Anggota The Young Artist kebanyakan pelukis berumur 12 tahun yang berasal dari Desa Penestanan. Setiap minggu Arie Smith mengumpulkan para muridnya yang berjumlah sekitar 40-an orang. Anak-anak tersebut diberikan cat dan kertas dan dibiarkan melukis sesuka hati mereka. Pelukis ini percaya bahwa yang terpenting dalam pendidikan seni adalah memberikan kebebasan kepada anak-anak untuk menumpahkan ekspresi sebebas-bebasnya. Dan hasilnya sungguh di luar dugaan. Anak-anak tersebut melukis sesuai dengan alam imajinasi mereka sendiri. Anggota The Young Artist yang paling menonjol adalah Munduk, Geberig, dan Mudru. The Young Artist ikut memperkaya perkembangan seni lukis modern Bali.
Sanur School
Sanur sampai sekarang hanya dikenal sebatas sebagai salah satu objek wisata pantai yang menarik dan ramai. Kalaupun Sanur dikenal karena seni lukisnya biasanya orang akan merujuk pada pelukis Belgia, Le Mayeur, yang menetap di pinggiran pantai Sanur bersama istrinya yang cantik, Ni Polok. Kini rumah Le Mayeur yang asri dan sejuk itu oleh pemerintah dijadikan museum yang khusus menyimpan karya-karya Le Mayeur. Museum tersebut juga menjadi salah satu daya tarik Sanur selain pantainya.

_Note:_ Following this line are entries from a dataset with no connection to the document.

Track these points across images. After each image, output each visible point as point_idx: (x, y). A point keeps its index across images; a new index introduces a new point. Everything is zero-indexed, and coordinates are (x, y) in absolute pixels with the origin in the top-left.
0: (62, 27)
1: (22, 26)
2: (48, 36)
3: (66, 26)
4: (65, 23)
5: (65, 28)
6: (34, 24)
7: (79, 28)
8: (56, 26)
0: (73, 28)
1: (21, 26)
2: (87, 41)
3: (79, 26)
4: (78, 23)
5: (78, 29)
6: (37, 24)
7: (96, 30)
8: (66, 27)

Sanur sebagai salah satu kantong dan pusat perkembangan seni lukis modern di Bali seakan luput dari pengamatan para sejarawan dan penulis seni rupa Indonesia. Seni lukis Sanur telah ditengggelamkan oleh mitos seni lukis Ubud dengan kebesaran nama Pita Maha-nya. Padahal Van der Tuuk, seorang peneliti linguistik dari Belanda, pernah menyebutkan bahwa tradisi melukis dan membuat wayang begitu besar dan hampir tersebar di seluruh wilayah Bali, seperti di Kamasan (Klungkung), Sanur (Badung), Ubud, Singaraja, Bangli, Karangasem, Kerambitan (Tabanan), dan beberapa daerah lainnya. Dari sini bisa disimpulkan bahwa Sanur sejak dulu telah dianggap salah satu kantong seni lukis.
Dibandingkan Ubud, Sanur merupakan wilayah yang terlebih dahulu berinteraksi dengan orang asing (Belanda). Pada tahun 1906, ketika ekspedisi Belanda menyerang Kerajaan Badung (dikenal dengan perang Puputan Badung) pasukan Belanda mengambil titik pendaratan dan penyerangan dari pantai Sanur. Penyerangan ini dilakukan Belanda dengan alasan bahwa kapal Sri Komala milik Belanda dirampas setelah terdampar di pantai Sanur. Perampasan ini berani dilakukan rakyat Bali karena pemberlakuan Hak Tawan Karang, yang salah satu ketentuannya berbunyi bahwa kapal beserta isinya yang terdampar di wilayah kerajaan Bali merupakan hak milik kerajaan beserta rakyat Bali.